Recurrence matters because it raises the risk of permanent damage. About 8% of people progress from a single episode of acute pancreatitis to chronic pancreatitis. But among those who have repeated episodes, that progression rate triples to 24%. Each additional flare increases the odds that the pancreas won’t fully recover.
Rising Rates in Children
Pancreatitis in children was once considered rare, but that’s changing. Globally, the incidence in children and adolescents reached about 8 per 100,000 in 2019, with over 200,000 new cases that year. Rates have been climbing steadily since 1990, likely due to rising childhood obesity and better awareness among pediatricians leading to more diagnoses. The encouraging counterpoint: even as more children are being diagnosed, death rates from pediatric pancreatitis have actually decreased over the same period.

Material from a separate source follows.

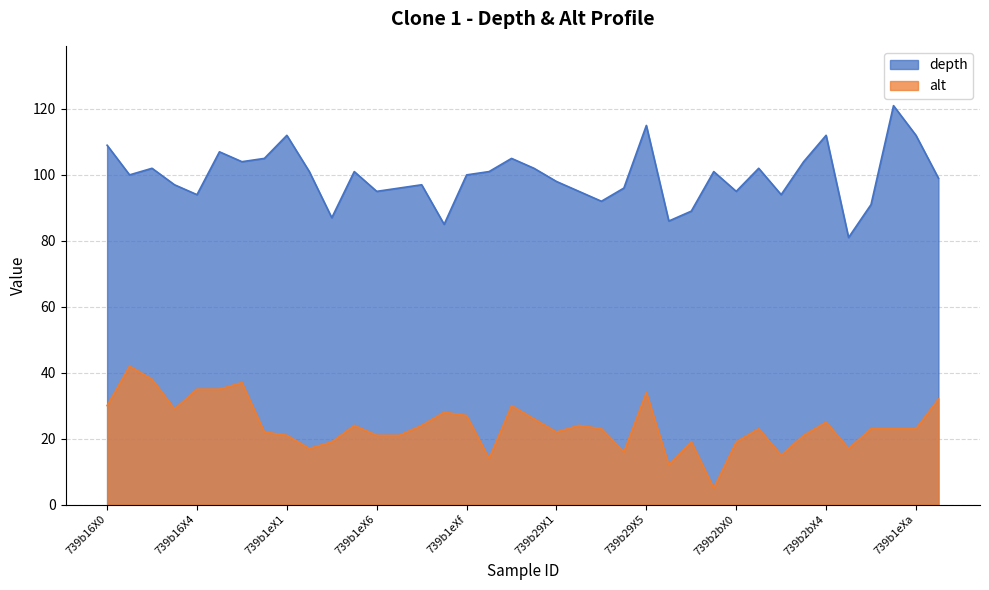

Reading right to left, extract all data points from this chart.

depth: 99	112	121	91	81	112	104	94	102	95	101	89	86	115	96	92	95	98	102	105	101	100	85	97	96	95	101	87	101	112	105	104	107	94	97	102	100	109
alt: 32	23	23	23	17	25	21	15	23	19	5	19	12	34	16	23	24	22	26	30	14	27	28	24	21	21	24	19	17	21	22	37	35	35	29	38	42	30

How Pancreatitis Is Diagnosed
Doctors use a straightforward checklist. A diagnosis requires at least two of three criteria: characteristic abdominal pain (sudden, severe, centered in the upper abdomen and often shooting to the back), blood levels of pancreatic enzymes at least three times the normal upper limit, and imaging findings on a CT scan, MRI, or ultrasound showing an inflamed pancreas. In most cases, pain and blood work are enough. Imaging becomes necessary when someone shows up late, after enzyme levels have already started to normalize, or when the clinical picture is unclear.
Who Is Most at Risk
Your risk profile depends heavily on the type. For gallstone-related pancreatitis, the biggest risk factors are being over 60, being female, and being overweight. For alcohol-related pancreatitis, sustained heavy drinking over years is the primary driver, and men under 55 are most commonly affected. High triglycerides tend to cause pancreatitis in younger adults, particularly those with poorly controlled diabetes or genetic lipid disorders.
Across all types, the median age at diagnosis is 65, but that average masks a wide range. Pancreatitis can and does occur at any age, from toddlers to people in their 90s. The oldest patients face an additional challenge: pancreatitis caused by tumors blocking the pancreatic duct becomes more common with age, with a median onset around 70.